Over these weeks I experimented with various python libraries used to parse HTML and XML, such as Beautifulsoup and lxml. Using a parser worked well, but it missed some elements. I found that using regex was more reliable for the purpose of replacing text inside elements, as it was a more generic.
This week I backtracked to one of the project’s earlier objectives and focused on extracting terminology from the TMX files in Transvision. Through the research on NLTK and reading the Natural Language Processing with Python (http://www.nltk.org/book/) book, I decided to tackle this problem again.
I started working on a python script to do bilingual term extraction with the help of NLTK. NLTK has a module called align, it uses statistical methods to predict translated pairs. There are a couple of algorithms that NLTK provides for doing aligned sentence term extraction (https://github.com/nltk/nltk/wiki/Machine-Translation), I decided to the use IBMModel for now.

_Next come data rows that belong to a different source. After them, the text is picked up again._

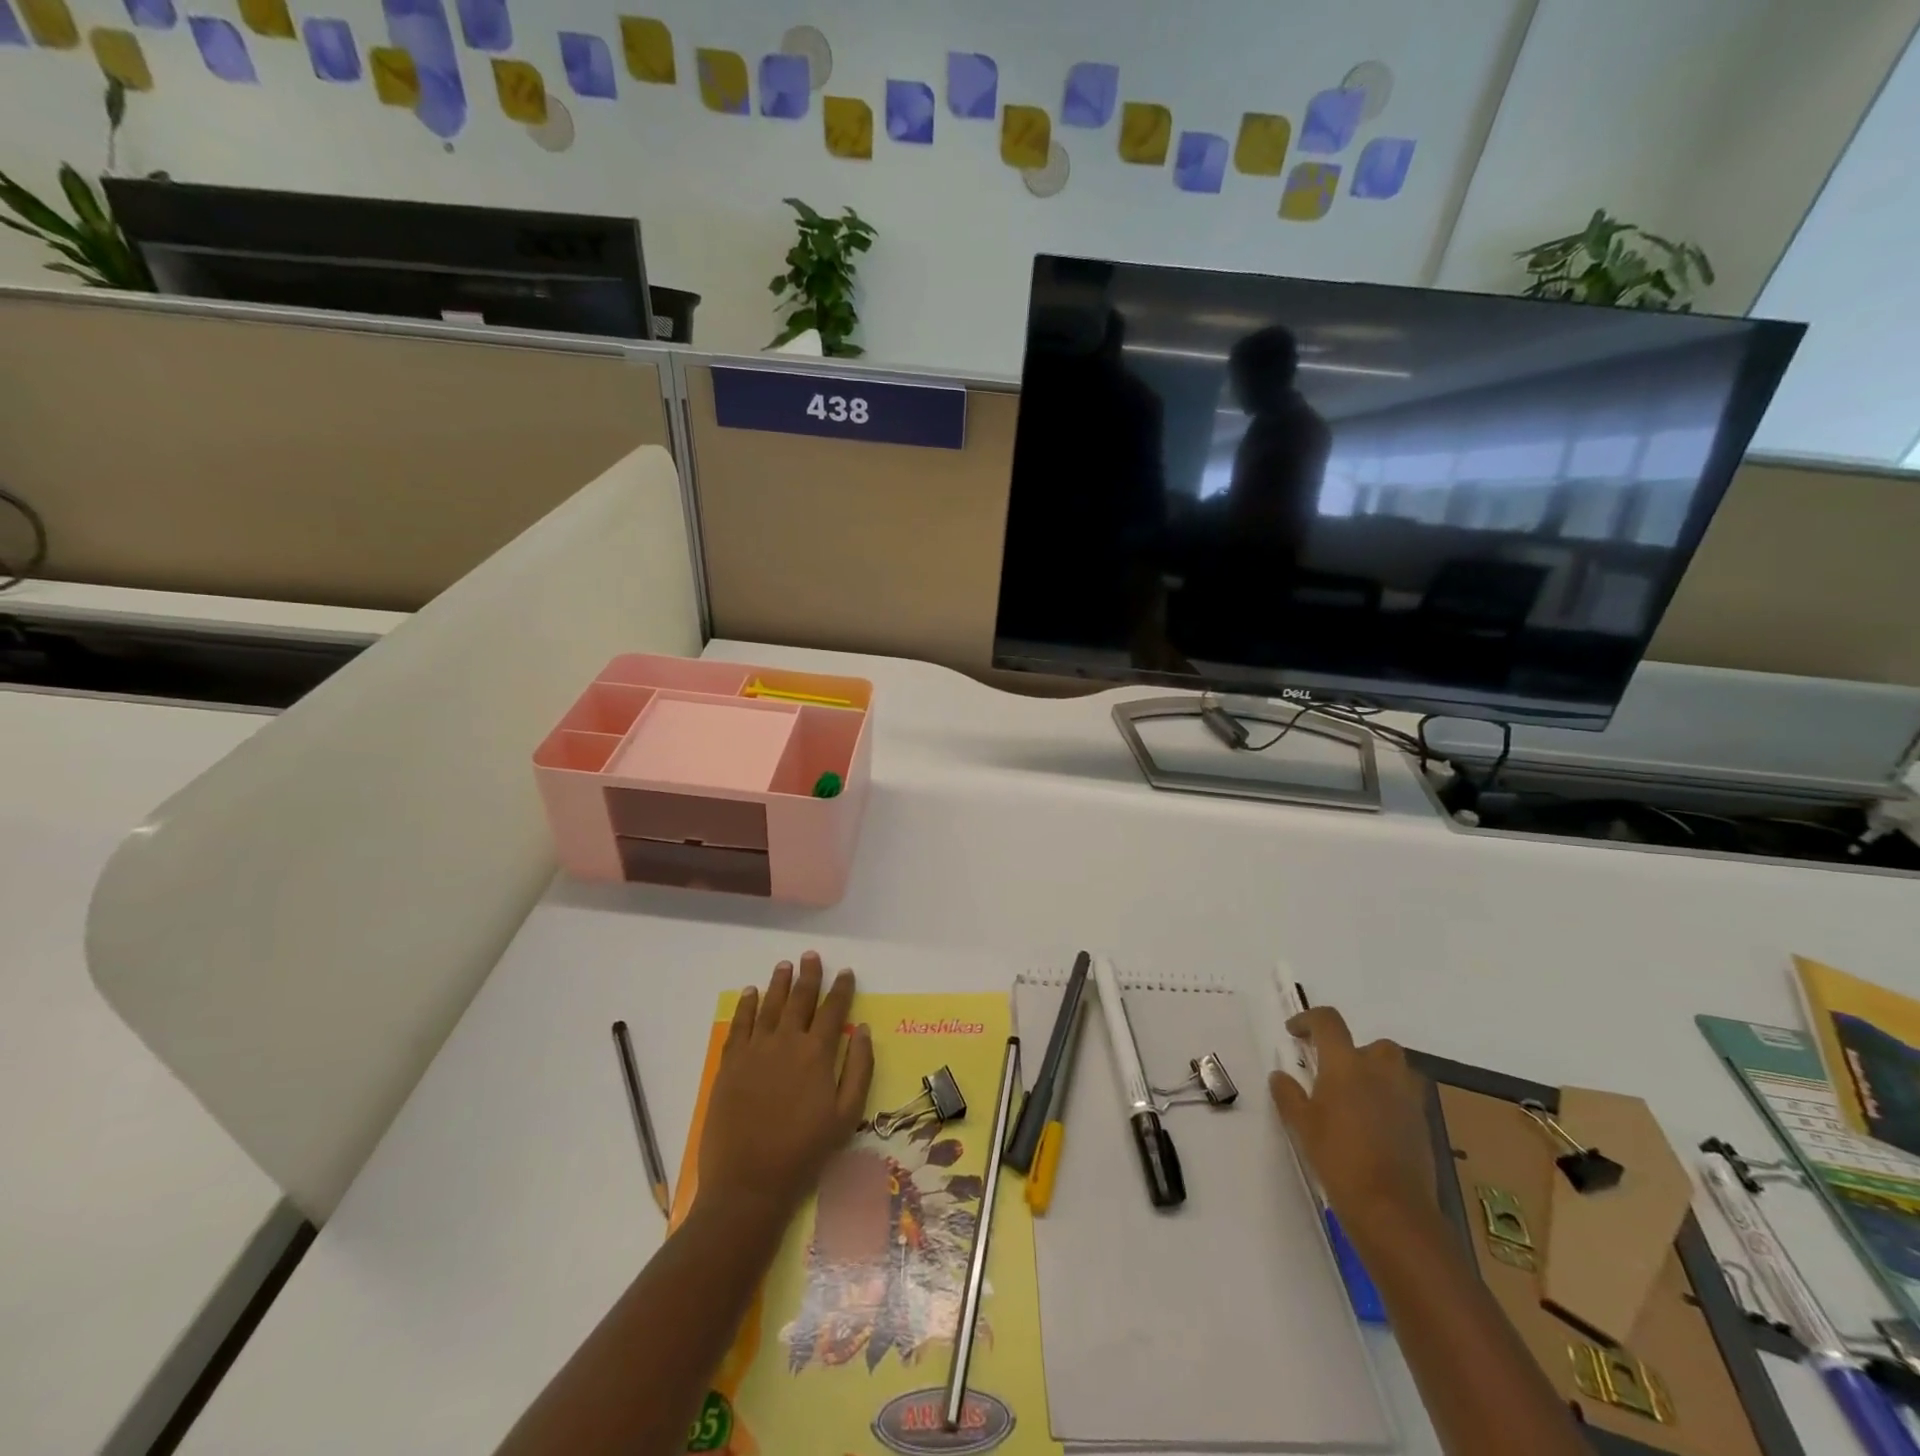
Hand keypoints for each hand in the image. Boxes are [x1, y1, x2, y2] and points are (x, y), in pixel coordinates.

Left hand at [698, 952, 874, 1223]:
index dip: (841, 989)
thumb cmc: (805, 1151)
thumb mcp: (847, 1115)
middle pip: (799, 999)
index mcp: (817, 1053)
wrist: (749, 1182)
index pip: (833, 1010)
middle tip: (811, 956)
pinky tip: (751, 993)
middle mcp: (787, 1042)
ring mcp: (755, 1050)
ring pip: (769, 1005)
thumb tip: (864, 1030)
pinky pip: (740, 1024)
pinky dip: (746, 1005)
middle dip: (808, 976)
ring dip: (779, 983)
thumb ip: (859, 1068)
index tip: (845, 972)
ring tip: (785, 965)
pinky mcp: (730, 1063)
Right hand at [1268, 1006, 1435, 1246]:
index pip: (1328, 1022)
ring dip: (1379, 1074)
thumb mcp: (1301, 1125)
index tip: (1295, 1032)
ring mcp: (1407, 1099)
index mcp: (1346, 1065)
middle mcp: (1380, 1072)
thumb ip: (1288, 1094)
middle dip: (1356, 1050)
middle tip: (1335, 1071)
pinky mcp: (1423, 1125)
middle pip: (1374, 1044)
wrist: (1392, 1208)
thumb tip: (1281, 1076)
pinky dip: (1391, 1102)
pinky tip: (1374, 1126)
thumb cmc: (1338, 1158)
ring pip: (1397, 1070)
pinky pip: (1407, 1099)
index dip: (1309, 1019)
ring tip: (1358, 1097)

The script parses the TMX file, and creates a list containing tuples of aligned pairs of translated sentences. Iterating through these pairs, they can be cleaned up using NLTK before being added to a corpus of AlignSent objects (http://www.nltk.org/howto/align.html). The IBMModel is then passed this corpus of aligned sentences, so that it can train the model and figure out which words occur most often aligned with their translated counterpart. Each match is given a rank indicating a value of how sure it is that the pair is correct.
I continued optimising the script such as lower casing all the tokens, eliminating any tokens that are less than 2 characters, eliminating any words that are known to be stop words in each respective language and including tokens that have only letters.
Through out these changes I saved the output of the model to CSV files to track the improvements of the script.